Source: http://learnweb.harvard.edu/alps/tfu/pop2_5.cfm

All students in Holly Handlin's Seventh grade English classes keep a journal ...

The journal is like the backbone of the whole year. They hand it in several times throughout the year and this is the way Holly gets to know her students. See the assignment .

Mrs. Handlin says:
"I tell them that's the only way I am going to get to know each one of you, because I have a 115 of you. So how can I get to know each one? So you have to kind of communicate with me with this vehicle, this journal. And we start that right away."

Holly's students have read books in the summer, so she uses those summer books for their first journal writings.

 "We spend two or three weeks just talking about journal writing ... I have expanded that time ... I used to just sort of shove the journal in their face and say 'Ok, here is your journal, go to it.' Then I realized that I had to give them time. That is another thing that I have learned... Time is really important, they need time. They shouldn't feel rushed. So I go over it and they read each others' journals and we make lists of what makes a good journal.

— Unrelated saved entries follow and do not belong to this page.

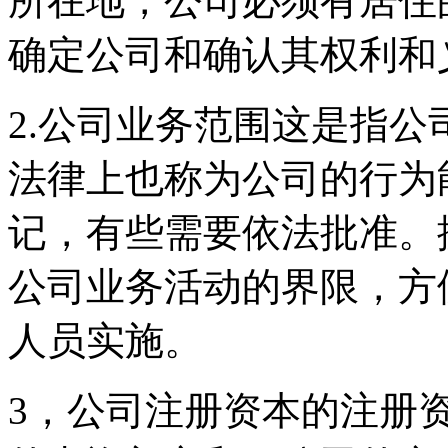
所在地，公司必须有居住
确定公司和确认其权利和
2.公司业务范围这是指
法律上也称为公司的行为
记，有些需要依法批准。
公司业务活动的界限，方
人员实施。
3，公司注册资本的注册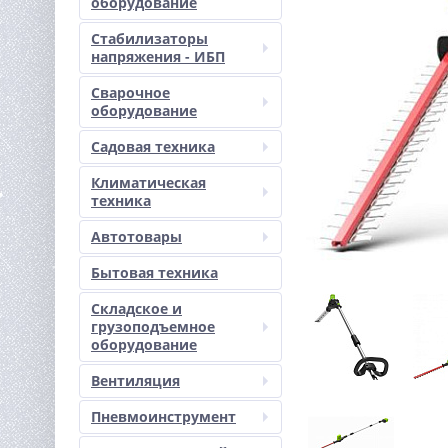
оборудование
Стабилизаторы
напряжения - ИБП
Сварочное
оборудование
Садовая техника
Климатическая
техника
Автотовары
Бытовая техника
Складское и
грузоподъемное
оборудование
Вентиляция
Пневмоинструмент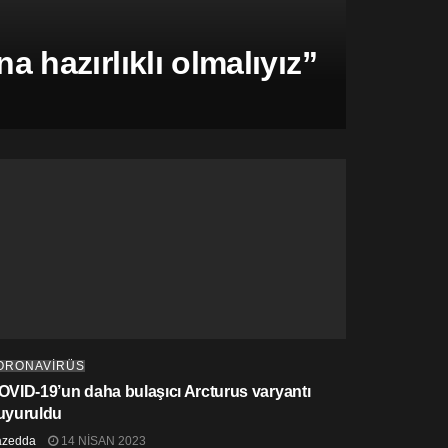
hazırlıklı olmalıyız”
ORONAVİRÜS
OVID-19’un daha bulaşıcı Arcturus varyantı
uyuruldu
azedda
14 NISAN 2023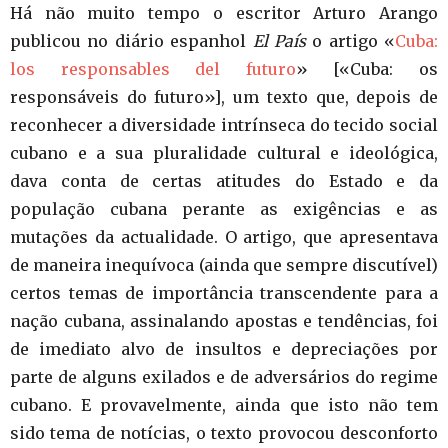
Há não muito tempo o escritor Arturo Arango
publicou no diário espanhol
El País
o artigo «
Cuba:
los responsables del futuro
» [«Cuba: os
responsáveis do futuro»], um texto que, depois de
reconhecer a diversidade intrínseca do tecido social
cubano e a sua pluralidade cultural e ideológica,
dava conta de certas atitudes do Estado e da
população cubana perante as exigências e as
mutações da actualidade. O artigo, que apresentava
de maneira inequívoca (ainda que sempre discutível)
certos temas de importância transcendente para a
nação cubana, assinalando apostas e tendências, foi
de imediato alvo de insultos e depreciações por
parte de alguns exilados e de adversários do regime
cubano. E provavelmente, ainda que isto não tem
sido tema de notícias, o texto provocou desconforto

We try to develop the criteria together so they will know themselves how to judge it ...Probably almost all of September we spend just doing journals and then I give them stories to read so they are writing about it ..."

There are also three types of writings in the first two weeks of the journal unit that they focus on:
  1. Their own questions
    1. In class: To practice on a story and to share their writing with each other
    2. At home: To think about their summer readings
  2. My questions
  3. Creative journal entries
I also provide suggestions for the journal entries:
  1.     Ask and answer your own questions
  2.     Answer Mrs. Handlin's questions (sheets and Throughlines)

Now try doing something a little more creative, like the following:
  1. Write a letter to one of the characters and then put yourself in his or her shoes and write back.
  2. Write a letter to the author of the story
  3. Write a script or transcript of a TV or radio talk show with one or more characters as guests. What questions would the host (for example, David Letterman) ask the character(s)?
  4. Rewrite a part of the story or book that you feel needs change and/or improvement. Often people don't like how a story ends, for example.
  5. Draw an illustration of an important event and explain why the event is important to the story (drawing and explanation = one page of writing).
  6. Any other idea that you come up with and I approve.